Sometimes the message is more important than the presentation. Such is the case with Peter Navarro’s ominous new documentary, “Death By China,” which examines the biggest problem facing America that’s being ignored by Washington – the increasingly destructive trade relationship with China. Navarro concretely lays out the facts – since the U.S. opened its markets to China in 2001, 57,000 American factories have closed, over 25 million Americans can’t find a decent job, and our country owes over 3 Trillion dollars to China, the world’s largest totalitarian nation.
Narrated b Martin Sheen and full of economists, trade experts and man-on-the-street interviews, “Death By China” succinctly explains how this destructive trade policy occurred and its continued repercussions. The film presents bi-partisan experts as well as interviews with a former Chinese worker who paints an alarming picture of Chinese labor camps and underage workers.
The film calls out the complicity of multi-national corporations, eager to move their factories to China for the cheap labor. In China there are no labor laws or environmental protection laws. One horrific statement is that 25 percent of the polluted particulate matter that lands on the California coast comes from Asia.
Aside from the moral issues associated with a country that doesn’t care about its workers or its environment, one might ask how American companies can compete with such unfair trade practices? The answer is they can’t.
Time and time again Chinese-manufactured products are in the news for poor workmanship or being dangerous due to the shoddy standards of manufacturing. But here’s the rub, because so many Americans are economically challenged, they look for the lowest price without realizing most of their products are made in China, at companies that helped close down their community’s factory.
To this point, Navarro interviews shoppers at a mall on Black Friday – the sales day after Thanksgiving. Every buyer’s product, whether a bike or a big-screen TV, was made in China.
A shocking statistic is that 91 percent of manufactured products sitting on Walmart’s shelves come from China. Equally stunning is teacher Judith Samuelson’s story about trying to replace her broken microwave, and how every new microwave she looked at, either online or in stores, was made in China. She no longer owns a microwave.
Although “Death By China” makes powerful arguments, the film isn’t perfect. For one, the film’s abundance of talking heads often illustrate similar points, which gets tiresome by the film’s end. This tactic almost veers into the territory of diluting the strong message due to its repetitiveness. Also, “Death By China” isn’t the most visually compelling or creative documentary around. At times too, the film teeters on conjuring moments of hysteria (although maybe that’s the only way to grab one’s attention these days).

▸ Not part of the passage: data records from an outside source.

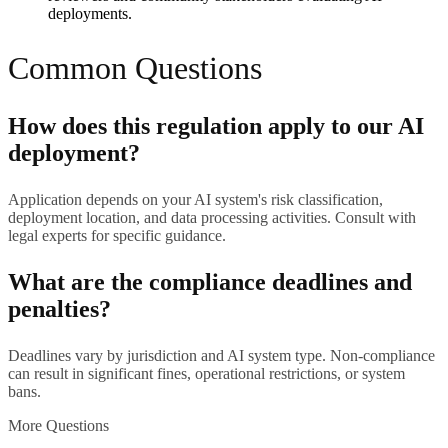
deployments.
Common Questions
How does this regulation apply to our AI
deployment?
Application depends on your AI system's risk classification,
deployment location, and data processing activities. Consult with
legal experts for specific guidance.
What are the compliance deadlines and
penalties?
Deadlines vary by jurisdiction and AI system type. Non-compliance
can result in significant fines, operational restrictions, or system
bans.
More Questions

But what’s positive about Peter Navarro’s “Death By China” is its clarity in facts and its pitch to its audiences (and our politicians) to be less complacent. We need to demand trade reform and create a more balanced trade relation with China. We need to take a stand now to bring back manufacturing to America. How can our country survive if we don’t build a single thing?
“Death By China” is a timely message as we approach our presidential and congressional elections.
“Death By China” is 79 minutes and Not Rated. It opens in Los Angeles on August 17 and New York on August 24.
Filmmaker Peter Navarro will be present on August 17-18 at 7:30 at the Laemmle Playhouse 7 in Pasadena to discuss his movie.